▶ [ACTION ITEM]
Answer from the COVID-19 introduction below:
(a) When and where was the first case reported?
(b) Which cells express ACE2?
(c) What is the diversity in COVID-19's clinical manifestations related to?

▶ [DOCUMENT EXCERPT]
++++++++

INTRODUCTION
Background: The first case of severe acute respiratory
coronavirus syndrome (SARS-CoV-2) was reported in late November 2019 in
Wuhan, China. By then, many patients had been admitted to the hospital
for acute pneumonia of unknown origin. On March 11, the World Health
Organization (WHO) announced the outbreak of COVID-19 and declared it to
be an epidemic (1, 2). The virus is transmitted through respiratory
droplets or aerosols (3). One of the theories concerning the coronavirus
pathogenesis is that the virus binds to host cells through
angiotensin-converting enzyme 2 (ACE2). ACE2 is expressed by the
epithelial cells of the lung, intestine, kidney, and blood vessels (4).
Diabetes, ACE inhibitors, and angiotensin II receptor blockers (ARBs),
which are used for hypertension control, increase ACE2 expression and
COVID-19 risk (4). The symptoms of COVID-19 include dry coughs; malaise;
fever; dyspnea; multiorgan failure; acute respiratory distress syndrome
(ARDS) requiring mechanical ventilation and oxygen therapy in the
intensive care unit (ICU); coagulopathy with thrombosis; systemic
manifestations such as sepsis, septic shocks, and multiorgan dysfunction
syndrome; and mucocutaneous involvement (5, 6). Therefore, COVID-19 is
considered a disease with a thousand faces (7, 8).
Diversity in the clinical manifestations of COVID-19 is related to the
interaction between the coronavirus and the immune system (6, 9).

++++++++

▶ [SUPPLIED RECORDS]
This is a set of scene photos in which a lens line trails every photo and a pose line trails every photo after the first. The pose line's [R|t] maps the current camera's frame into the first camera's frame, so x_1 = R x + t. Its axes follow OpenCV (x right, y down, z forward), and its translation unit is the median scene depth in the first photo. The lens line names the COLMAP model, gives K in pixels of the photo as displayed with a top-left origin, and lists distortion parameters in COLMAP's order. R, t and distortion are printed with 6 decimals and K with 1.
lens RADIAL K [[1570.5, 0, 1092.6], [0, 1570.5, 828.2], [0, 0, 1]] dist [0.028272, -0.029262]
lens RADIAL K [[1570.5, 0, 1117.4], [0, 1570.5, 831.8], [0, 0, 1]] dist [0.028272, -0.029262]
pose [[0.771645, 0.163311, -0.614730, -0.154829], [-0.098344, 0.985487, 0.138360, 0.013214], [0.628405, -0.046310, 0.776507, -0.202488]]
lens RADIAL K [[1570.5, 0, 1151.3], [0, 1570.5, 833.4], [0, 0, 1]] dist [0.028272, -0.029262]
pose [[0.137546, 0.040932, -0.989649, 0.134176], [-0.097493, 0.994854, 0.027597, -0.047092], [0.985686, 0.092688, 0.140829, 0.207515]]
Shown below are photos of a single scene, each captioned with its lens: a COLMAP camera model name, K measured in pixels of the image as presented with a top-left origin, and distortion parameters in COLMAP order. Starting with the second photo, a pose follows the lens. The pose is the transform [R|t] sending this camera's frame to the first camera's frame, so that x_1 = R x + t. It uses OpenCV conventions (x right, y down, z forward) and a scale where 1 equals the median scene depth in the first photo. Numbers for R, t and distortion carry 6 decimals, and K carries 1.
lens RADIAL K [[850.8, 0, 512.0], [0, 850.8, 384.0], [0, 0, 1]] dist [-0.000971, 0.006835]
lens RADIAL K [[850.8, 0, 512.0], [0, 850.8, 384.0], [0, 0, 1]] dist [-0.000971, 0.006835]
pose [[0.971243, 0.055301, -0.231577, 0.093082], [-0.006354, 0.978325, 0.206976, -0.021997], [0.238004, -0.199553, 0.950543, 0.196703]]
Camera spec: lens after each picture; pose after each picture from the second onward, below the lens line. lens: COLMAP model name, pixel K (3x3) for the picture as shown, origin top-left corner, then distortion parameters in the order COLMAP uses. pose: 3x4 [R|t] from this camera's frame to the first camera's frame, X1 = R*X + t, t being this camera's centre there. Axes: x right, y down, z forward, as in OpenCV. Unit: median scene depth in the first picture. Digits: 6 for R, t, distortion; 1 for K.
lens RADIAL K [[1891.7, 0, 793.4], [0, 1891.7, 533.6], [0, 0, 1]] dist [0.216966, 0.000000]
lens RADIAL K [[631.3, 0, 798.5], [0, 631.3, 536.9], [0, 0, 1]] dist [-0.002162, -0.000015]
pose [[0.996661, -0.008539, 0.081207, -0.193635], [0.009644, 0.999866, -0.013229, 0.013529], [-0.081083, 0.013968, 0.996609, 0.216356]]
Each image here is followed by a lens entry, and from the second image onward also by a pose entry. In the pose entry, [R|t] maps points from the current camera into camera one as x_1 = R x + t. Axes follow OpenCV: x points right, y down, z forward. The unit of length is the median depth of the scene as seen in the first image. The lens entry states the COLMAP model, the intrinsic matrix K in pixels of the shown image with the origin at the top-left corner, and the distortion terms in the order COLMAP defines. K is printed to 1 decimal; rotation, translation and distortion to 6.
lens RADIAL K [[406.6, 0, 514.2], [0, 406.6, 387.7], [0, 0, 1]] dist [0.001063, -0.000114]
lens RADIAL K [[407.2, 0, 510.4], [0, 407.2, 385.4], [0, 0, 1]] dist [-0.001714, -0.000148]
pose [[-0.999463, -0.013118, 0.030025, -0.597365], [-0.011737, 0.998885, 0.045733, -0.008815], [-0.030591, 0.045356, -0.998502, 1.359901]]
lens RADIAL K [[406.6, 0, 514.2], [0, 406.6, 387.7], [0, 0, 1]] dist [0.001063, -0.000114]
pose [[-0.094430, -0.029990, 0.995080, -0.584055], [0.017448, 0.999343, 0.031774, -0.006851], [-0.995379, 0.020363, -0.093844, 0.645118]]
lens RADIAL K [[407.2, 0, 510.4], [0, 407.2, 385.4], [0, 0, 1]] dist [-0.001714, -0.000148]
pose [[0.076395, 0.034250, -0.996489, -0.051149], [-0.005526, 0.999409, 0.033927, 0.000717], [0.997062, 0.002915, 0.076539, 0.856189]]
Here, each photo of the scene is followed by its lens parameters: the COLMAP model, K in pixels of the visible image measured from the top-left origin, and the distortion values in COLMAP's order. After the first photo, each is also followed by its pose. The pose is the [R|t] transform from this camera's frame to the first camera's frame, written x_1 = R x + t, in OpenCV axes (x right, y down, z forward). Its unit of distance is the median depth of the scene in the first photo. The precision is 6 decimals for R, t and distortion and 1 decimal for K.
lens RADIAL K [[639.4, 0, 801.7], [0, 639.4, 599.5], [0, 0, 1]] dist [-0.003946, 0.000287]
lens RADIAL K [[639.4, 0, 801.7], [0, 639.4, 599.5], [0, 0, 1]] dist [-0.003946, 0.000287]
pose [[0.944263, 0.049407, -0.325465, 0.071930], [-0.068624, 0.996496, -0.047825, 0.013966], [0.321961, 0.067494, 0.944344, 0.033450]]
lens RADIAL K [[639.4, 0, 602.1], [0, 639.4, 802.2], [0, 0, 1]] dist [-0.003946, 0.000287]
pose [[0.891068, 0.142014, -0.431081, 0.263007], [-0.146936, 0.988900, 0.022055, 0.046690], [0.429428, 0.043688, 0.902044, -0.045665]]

++++++++

▶ [THE COMPLETED TASK]
(a) In late November 2019, in Wuhan, China.
(b) The epithelial cells of the lung, intestine, kidney, and blood vessels.
(c) The interaction between the coronavirus and the immune system.